■ **STUDY TEXT**:
================

Updates: We release the T5 models as anonymity period is over.
Paper link: https://arxiv.org/abs/2203.01552
@article{shin2022dialogue,
title={Dialogue Summaries as Dialogue States (DS2), Template-Guided Summarization for Few-shot Dialogue State Tracking},
author={Shin, Jamin and Yu, Hangyeol and Moon, Hyeongdon and Madotto, Andrea and Park, Juneyoung},
journal={arXiv preprint arXiv:2203.01552},
year={2022}
}
- Installing the directory as pip will resolve all path issues
pip install -e .
pip install -r requirements.txt # requires python 3.8
- Get MWOZ data (for 2.0 change all 2.1 to 2.0)
For 2.0
python scripts/create_data_mwoz.py --mwz_ver=2.0 --main_dir=data_mwoz_2.0 --target_path=data_mwoz_2.0/mwz
For 2.1
python scripts/create_data_mwoz.py --mwz_ver=2.1 --main_dir=data_mwoz_2.1 --target_path=data_mwoz_2.1/mwz
- Training and Inference - Cross-domain
Pre-training
Example using T5 on Cross-domain pre-training. Note that this code will not work yet because we did not release our pretrained model checkpoints yet due to anonymity issues. We will release the checkpoints upon de-anonymization of the paper. Hence, we recommend using the following options to check our code.

================

■ **DATA PROVIDED**:
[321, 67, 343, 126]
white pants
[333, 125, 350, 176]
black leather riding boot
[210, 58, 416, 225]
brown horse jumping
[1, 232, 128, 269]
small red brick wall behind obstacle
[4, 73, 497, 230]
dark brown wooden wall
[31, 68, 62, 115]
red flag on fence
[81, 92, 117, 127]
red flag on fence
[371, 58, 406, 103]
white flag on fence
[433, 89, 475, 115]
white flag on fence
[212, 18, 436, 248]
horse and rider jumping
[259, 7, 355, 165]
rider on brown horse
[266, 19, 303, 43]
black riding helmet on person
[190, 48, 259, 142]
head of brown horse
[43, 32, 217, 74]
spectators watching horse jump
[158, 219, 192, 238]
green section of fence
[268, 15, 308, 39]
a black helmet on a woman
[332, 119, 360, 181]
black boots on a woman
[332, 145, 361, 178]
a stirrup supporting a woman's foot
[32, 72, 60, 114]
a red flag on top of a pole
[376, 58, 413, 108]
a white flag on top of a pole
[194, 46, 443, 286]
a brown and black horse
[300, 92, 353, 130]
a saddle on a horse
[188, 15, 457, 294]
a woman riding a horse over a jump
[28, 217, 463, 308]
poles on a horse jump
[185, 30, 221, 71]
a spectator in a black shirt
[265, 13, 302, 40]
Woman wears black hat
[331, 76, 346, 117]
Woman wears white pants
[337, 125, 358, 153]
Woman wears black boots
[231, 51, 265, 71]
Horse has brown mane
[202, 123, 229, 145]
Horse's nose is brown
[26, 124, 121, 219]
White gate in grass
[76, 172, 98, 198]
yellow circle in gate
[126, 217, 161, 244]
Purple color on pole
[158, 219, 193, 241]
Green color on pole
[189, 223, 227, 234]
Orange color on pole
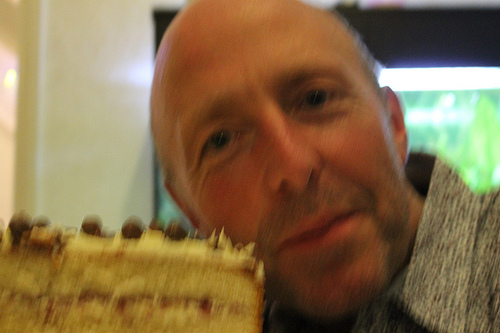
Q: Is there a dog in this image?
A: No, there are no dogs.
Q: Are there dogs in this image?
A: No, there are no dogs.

================

■ **TASKS TO PERFORM**:
**a.** List every author named in the citation entry of the DS2 page, in the order given.
**b.** State whether each statement agrees with the DS2 page, answering yes or no and quoting the deciding words: (i) Installing the requirements needs Python 3.8. (ii) The citation entry gives 2022 as the year. (iii) The data command for version 2.1 sets the target path to data_mwoz_2.0/mwz.

■ **PER-TASK ANSWERS**:
**a.**
Shin, Jamin
Yu, Hangyeol
Moon, Hyeongdon
Madotto, Andrea
Park, Juneyoung

**b.**
(i) Yes: "requires python 3.8"
(ii) Yes: "year={2022}"
(iii) No: "--target_path=data_mwoz_2.1/mwz"